Gender justice congress delves into divorce, underlying issues

DAILY SABAH
ISTANBUL
Published

Women and Democracy Association (KADEM), a prominent Turkish non-profit, launched its fourth Gender Justice Congress in Istanbul yesterday.

This year's event, held at Istanbul Ticaret University, focused on the issue of divorce as it brings together experts, women's rights activists and academics.

The program discussed the role of socio-economic issues in divorce, how it's viewed in religion and its effects on health and other aspects of life.

Organizers said that they want to create an interdisciplinary platform to discuss the issue, start a debate on resolving the common problems women face in terms of the divorce, and discuss policies to support them and their families.

Addressing the event, KADEM Director Sare Aydın Yılmaz said moral, legal and religious rules look to prevent divorce.
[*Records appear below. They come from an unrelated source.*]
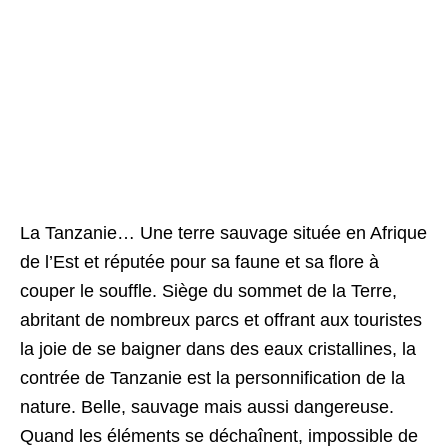
La Tanzanie… Une terre sauvage située en Afrique
de l’Est et réputée pour sa faune et sa flore à
couper le souffle. Siège du sommet de la Terre,
abritant de nombreux parcs et offrant aux touristes
la joie de se baigner dans des eaux cristallines, la
contrée de Tanzanie est la personnification de la
nature. Belle, sauvage mais aussi dangereuse.
Quand les éléments se déchaînent, impossible de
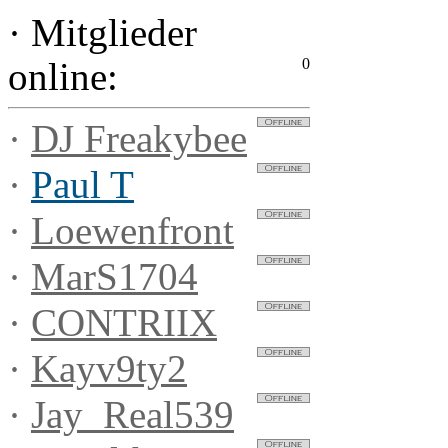
·
Mitglieder
0
online:
·
DJ Freakybee
·
Paul T
·
Loewenfront
·
MarS1704
·
CONTRIIX
·
Kayv9ty2
·
Jay_Real539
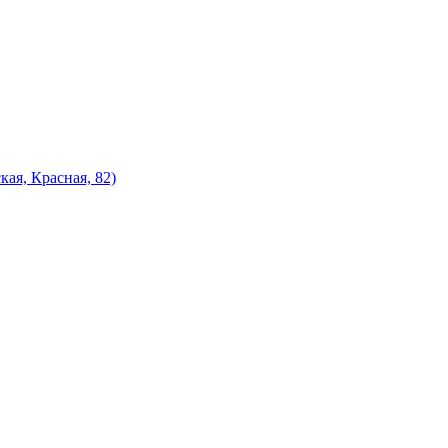
ая, Красная, 82)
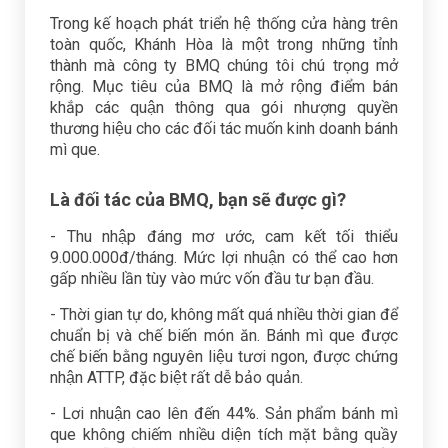
Trong kế hoạch phát triển hệ thống cửa hàng trên
toàn quốc, Khánh Hòa là một trong những tỉnh
thành mà công ty BMQ chúng tôi chú trọng mở
rộng. Mục tiêu của BMQ là mở rộng điểm bán
khắp các quận thông qua gói nhượng quyền
thương hiệu cho các đối tác muốn kinh doanh bánh
mì que.
Là đối tác của BMQ, bạn sẽ được gì?
- Thu nhập đáng mơ ước, cam kết tối thiểu
9.000.000đ/tháng. Mức lợi nhuận có thể cao hơn
gấp nhiều lần tùy vào mức vốn đầu tư bạn đầu.
- Thời gian tự do, không mất quá nhiều thời gian để
chuẩn bị và chế biến món ăn. Bánh mì que được
chế biến bằng nguyên liệu tươi ngon, được chứng
nhận ATTP, đặc biệt rất dễ bảo quản.
- Lơi nhuận cao lên đến 44%. Sản phẩm bánh mì
que không chiếm nhiều diện tích mặt bằng quầy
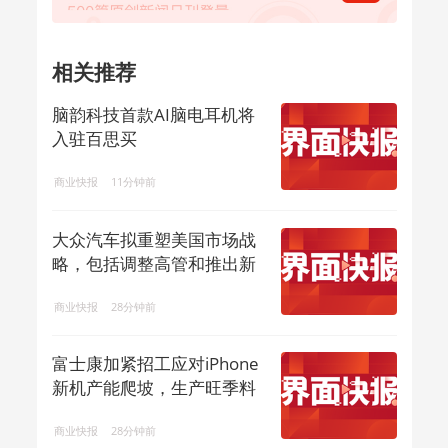
相关推荐
脑韵科技首款AI脑电耳机将
入驻百思买
商业快报
11分钟前
大众汽车拟重塑美国市场战
略，包括调整高管和推出新
型皮卡
商业快报
28分钟前
富士康加紧招工应对iPhone
新机产能爬坡，生产旺季料
持续至年底
商业快报
28分钟前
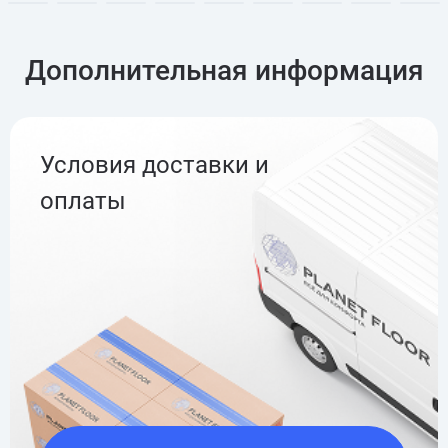
Дополнительная информация
Условия доставки и
оплаты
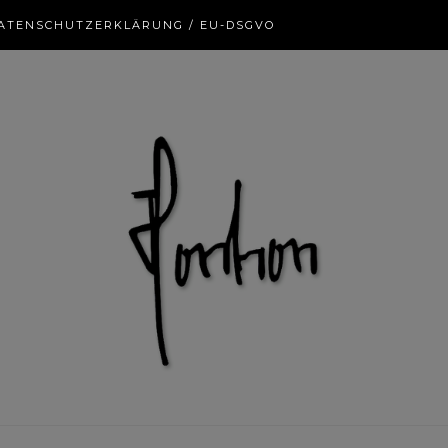
ATENSCHUTZERKLÄRUNG / EU-DSGVO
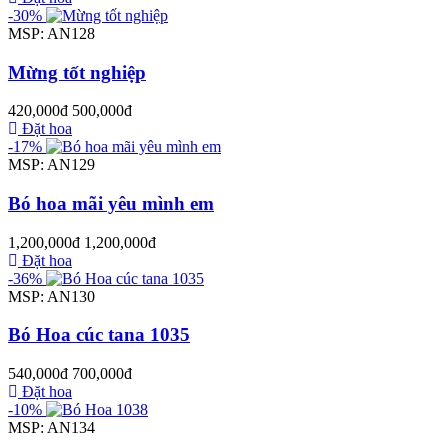
-30%
MSP: AN128
Mừng tốt nghiệp
420,000đ
500,000đ
Đặt hoa
-17%
MSP: AN129
Bó hoa mãi yêu mình em
1,200,000đ
1,200,000đ
Đặt hoa
-36%
MSP: AN130
Bó Hoa cúc tana 1035
540,000đ
700,000đ
Đặt hoa
-10%
MSP: AN134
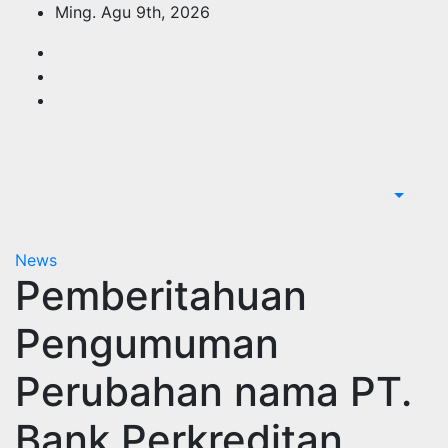
Skip
Ming. Agu 9th, 2026
to
content
News
Pemberitahuan
Pengumuman
Perubahan nama PT.
Bank Perkreditan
"In preparation for the congress, we discussed the motives behind divorce with experts and identified ‘infidelity' as the main reason.

"Domestic violence, jealousy, and disagreement on how to raise children are some other key factors. Today, social media is also having an impact on family unions. It is a new phenomenon that fuels the financial expectations of individuals. We have to find ways to respond to this new phenomenon," she said.

"Although we should not see it from a gender perspective, divorce certainly affects women more. But, it is the children who are affected the most."

Yılmaz said the decision of filing for a divorce is a major challenge, especially for women with low levels of education and those who have never been employed in anything other than domestic chores.

"It shows the necessity of socio-economic empowerment for women," she said.

The official statistics for 2017 showed that the number of divorces has gone up in Turkey. The divorce rate increased 1.8 percent and some 128,411 people filed for a divorce last year.

Turkey offers free counseling services for couples considering divorce and counseling for children of divorced couples.